Por Miranda Sá

“Uma cruel desilusão / Foi tudo o que ficou / Ficou pra machucar meu coração” (Ary Barroso)

Entristece-me ao ver que entre os defensores oficiais da Amazônia, há alguns que nunca estiveram na região e sequer viram a floresta, mesmo nos documentários da ‎National Geographic… é por isto que pedimos mais cuidados na escolha destes agentes governamentais.

Conhecer a realidade é exigido até para a descrição literária. Diz-se, por exemplo, que o dramaturgo espanhol Calderón de La Barca viajou mais de um ano com um circo ambulante para escrever sobre a vida dos acrobatas; e que o admirável Èmilie Zola andou de carroça pelos campos franceses colhendo informações para o seu livro “La Terre”.

Os historiadores, que não podem voltar à pré-história – como a gente assiste nos filmes “De Volta ao Futuro” –, se valem dos arqueologistas e panteologistas para desenvolver teses sobre a Pangeia e a formação dos continentes…
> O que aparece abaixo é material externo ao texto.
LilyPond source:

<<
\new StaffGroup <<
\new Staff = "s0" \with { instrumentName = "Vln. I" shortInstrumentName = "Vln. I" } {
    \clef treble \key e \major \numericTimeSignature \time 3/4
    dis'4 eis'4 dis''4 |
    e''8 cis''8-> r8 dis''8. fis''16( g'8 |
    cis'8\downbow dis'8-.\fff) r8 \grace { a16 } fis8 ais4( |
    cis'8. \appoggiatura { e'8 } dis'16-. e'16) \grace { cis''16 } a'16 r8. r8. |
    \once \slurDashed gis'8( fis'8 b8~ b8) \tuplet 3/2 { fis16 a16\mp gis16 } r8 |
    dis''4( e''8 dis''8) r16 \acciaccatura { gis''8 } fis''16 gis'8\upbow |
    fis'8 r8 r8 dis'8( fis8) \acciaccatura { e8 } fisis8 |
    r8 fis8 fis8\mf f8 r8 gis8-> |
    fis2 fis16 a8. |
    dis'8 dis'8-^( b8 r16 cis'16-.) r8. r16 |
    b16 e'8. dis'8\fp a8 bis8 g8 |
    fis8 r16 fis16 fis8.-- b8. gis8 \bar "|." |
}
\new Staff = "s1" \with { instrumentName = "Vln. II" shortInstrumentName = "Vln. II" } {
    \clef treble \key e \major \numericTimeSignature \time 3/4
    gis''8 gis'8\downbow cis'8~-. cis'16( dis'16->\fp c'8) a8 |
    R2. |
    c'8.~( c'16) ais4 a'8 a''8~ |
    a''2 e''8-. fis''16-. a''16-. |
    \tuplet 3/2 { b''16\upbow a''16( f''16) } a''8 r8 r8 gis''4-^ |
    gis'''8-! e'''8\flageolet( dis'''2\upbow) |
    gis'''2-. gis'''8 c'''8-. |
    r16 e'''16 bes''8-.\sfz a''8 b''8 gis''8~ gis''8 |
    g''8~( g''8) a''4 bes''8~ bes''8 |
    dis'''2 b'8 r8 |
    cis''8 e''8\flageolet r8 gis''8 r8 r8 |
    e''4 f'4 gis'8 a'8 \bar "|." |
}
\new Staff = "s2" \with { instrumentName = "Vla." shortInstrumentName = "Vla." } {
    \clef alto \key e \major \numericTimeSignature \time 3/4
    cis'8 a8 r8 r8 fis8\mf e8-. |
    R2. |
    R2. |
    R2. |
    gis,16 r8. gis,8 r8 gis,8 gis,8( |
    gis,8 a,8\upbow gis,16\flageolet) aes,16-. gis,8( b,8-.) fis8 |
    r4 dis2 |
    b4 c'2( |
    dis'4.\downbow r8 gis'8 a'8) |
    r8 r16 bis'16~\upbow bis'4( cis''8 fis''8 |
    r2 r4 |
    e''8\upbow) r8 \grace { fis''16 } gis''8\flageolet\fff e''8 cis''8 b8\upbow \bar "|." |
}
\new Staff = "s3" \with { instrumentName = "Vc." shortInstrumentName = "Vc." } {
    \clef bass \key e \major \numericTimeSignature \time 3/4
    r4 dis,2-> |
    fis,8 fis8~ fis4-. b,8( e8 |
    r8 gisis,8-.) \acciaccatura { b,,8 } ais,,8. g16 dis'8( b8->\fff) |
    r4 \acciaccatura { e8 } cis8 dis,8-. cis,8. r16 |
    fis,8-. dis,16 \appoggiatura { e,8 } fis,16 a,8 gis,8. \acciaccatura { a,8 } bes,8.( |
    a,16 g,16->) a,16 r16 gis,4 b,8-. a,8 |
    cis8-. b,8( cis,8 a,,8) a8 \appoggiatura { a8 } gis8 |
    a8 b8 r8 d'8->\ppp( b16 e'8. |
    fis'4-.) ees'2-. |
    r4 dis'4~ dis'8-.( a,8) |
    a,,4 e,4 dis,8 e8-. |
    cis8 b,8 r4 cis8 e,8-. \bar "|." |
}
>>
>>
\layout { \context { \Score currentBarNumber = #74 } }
Explico, porém, que minha censura à Comissão chefiada pelo vice-presidente Hamilton Mourão não individualiza ninguém, nem a formação profissional e intelectual de nenhum, civis ou militares; baseia-se nas críticas divulgadas na imprensa internacional e nas ameaças de retaliação de vários países contra o Brasil.

O problema da Amazônia vem de longe e não apenas às atuais queimadas e ao desmatamento. Ocorre com a invasão de “missionários” para catequizar os indígenas, com a infestação de Ongs estrangeiras prospectando o subsolo, vê-se nos invasores de terras da União e nos posseiros apaniguados por políticos, nas marcações de terras indígenas e no garimpo ilegal.

A defesa da Amazônia abrange tudo isto. Mas os ambientalistas especificam a situação, estranhando as medidas de prevenção de sempre, condenando a demora burocrática para solução de casos imanentes e sabendo que não é somente um “passar de boiada”, como propôs o ministro Ricardo Salles; vem de gestores antigos, José Sarney, Fernando Henrique, Lula da Silva e Dilma Rousseff.

Categóricas, no momento, são as tentativas de fraudar os dados do Inpe ou mesmo escamoteá-los para evitar que a realidade seja exposta. A intervenção do Governo Federal no Inpe é deplorável, mostrando o desprezo pela preservação da Amazônia. Firma-se na política arrivista da demagogia, auto-assumida “de direita”.

O coordenador de Comunicação do Observatório do Clima, doutor Claudio Angelo, resume numa frase o frenesi bolsonarista pela “conquista da Amazônia” por garimpeiros, madeireiros e pecuaristas: – “O Inpe é o novo Ibama”.

Este estudioso do Clima referiu-se no site “Direto da Ciência” ao arruinamento pela atual gestão do Ibama, escrevendo: – “Demorou mais de um ano e meio, mas finalmente o governo Bolsonaro parece ter aprendido o que fazer para não ter mais dor de cabeça com os dados de desmatamento. Vai destroçar o Instituto”.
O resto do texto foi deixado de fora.